== WHAT NEEDS TO BE DONE ==
Retype all of the data below word for word, leaving out the pictures.

== RECORDS FOR THE TASK ==
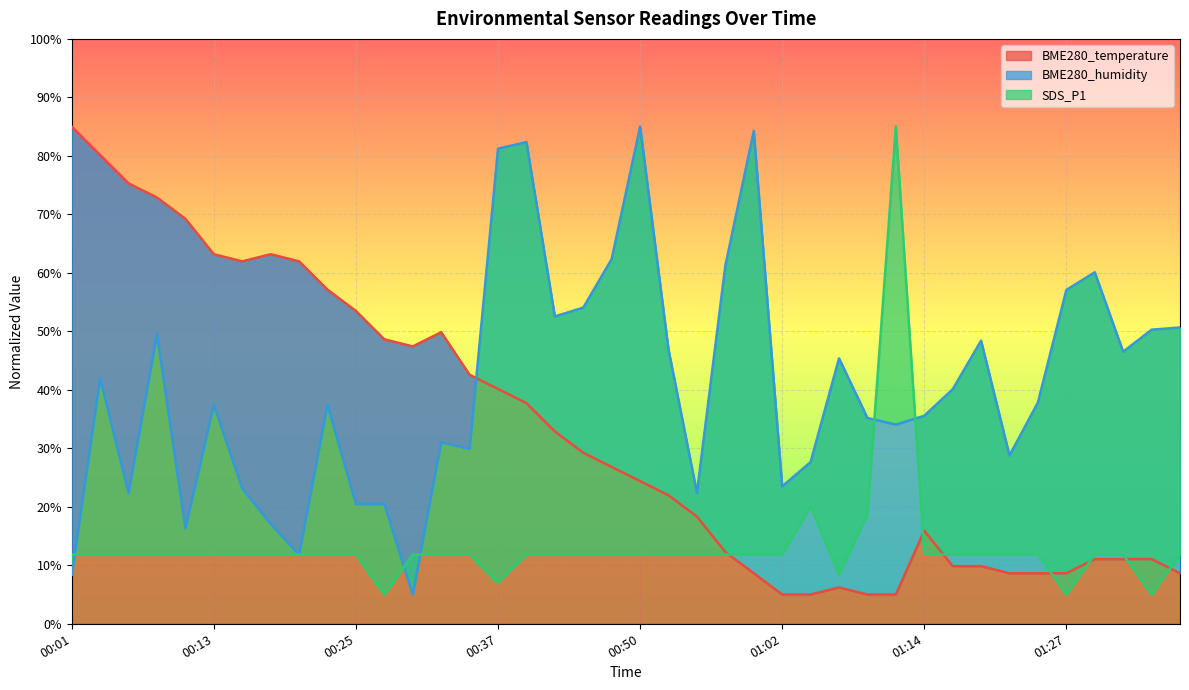

Where is the first local minimum for BME280_humidity?

00:06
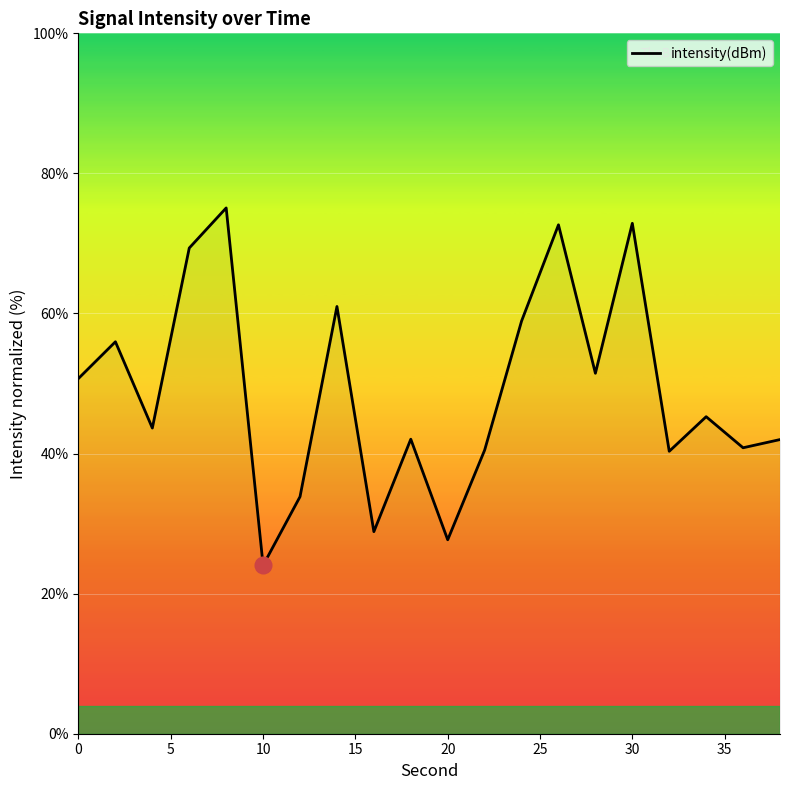

What is the minimum value shown in the chart?

24.0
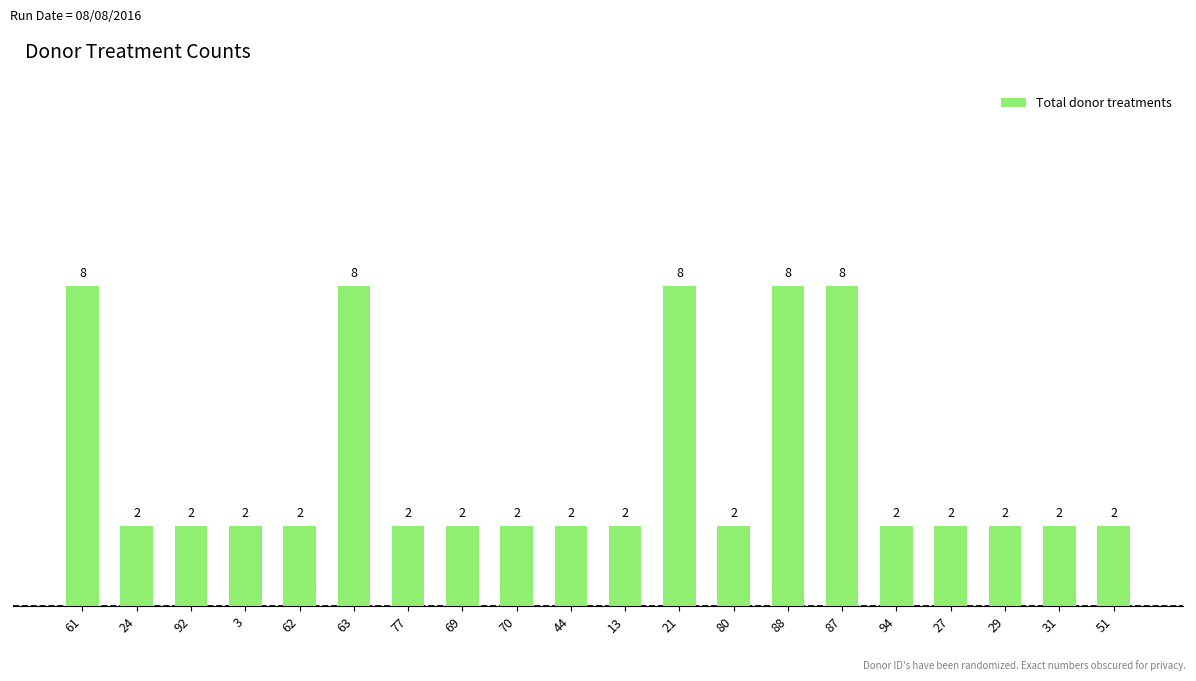

What is the label of the 20th bar from the right?

61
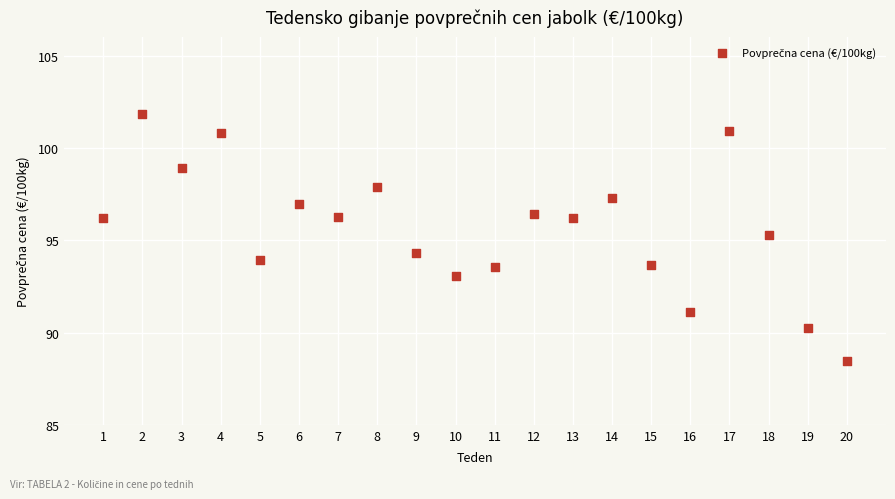

What Y value in the scatter plot is closest to 95?

95.3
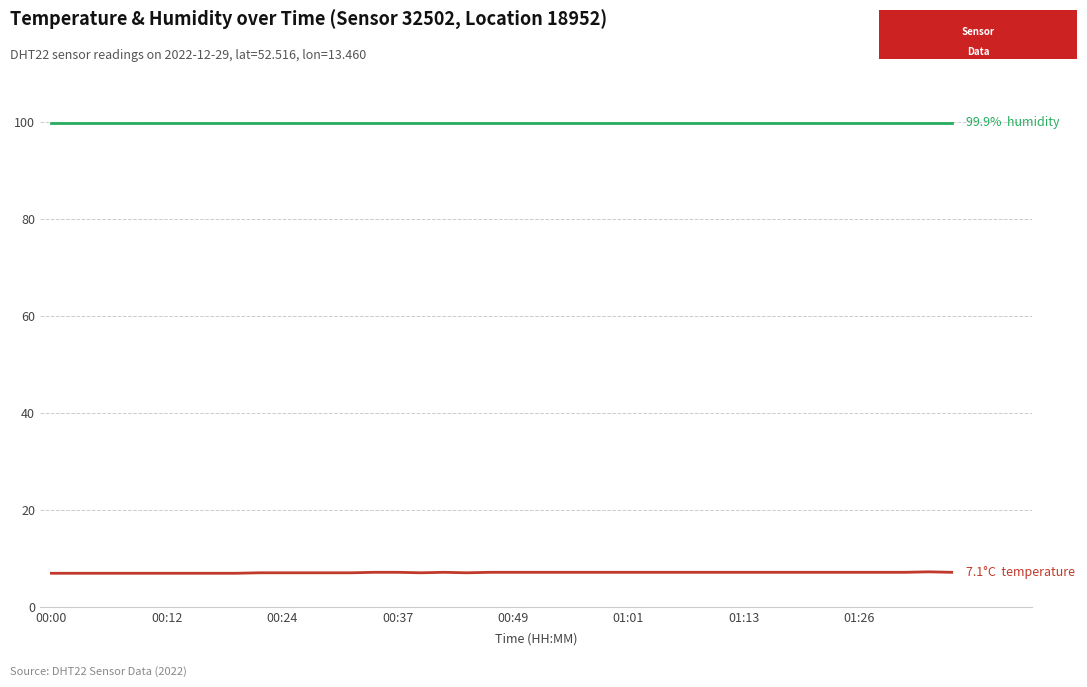

What is the maximum value shown in the chart?

99.9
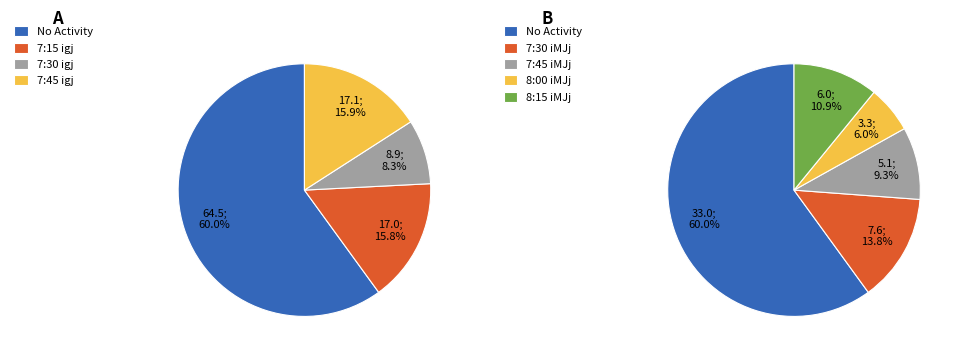

What is the difference between the highest and lowest values at 3?

3.3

== TASK OUTPUT ==
Where is the first local minimum for BME280_humidity?

00:06

What is the minimum value shown in the chart?

24.0

What is the label of the 20th bar from the right?

61

What Y value in the scatter plot is closest to 95?

95.3

What is the maximum value shown in the chart?

99.9

What is the difference between the highest and lowest values at 3?

3.3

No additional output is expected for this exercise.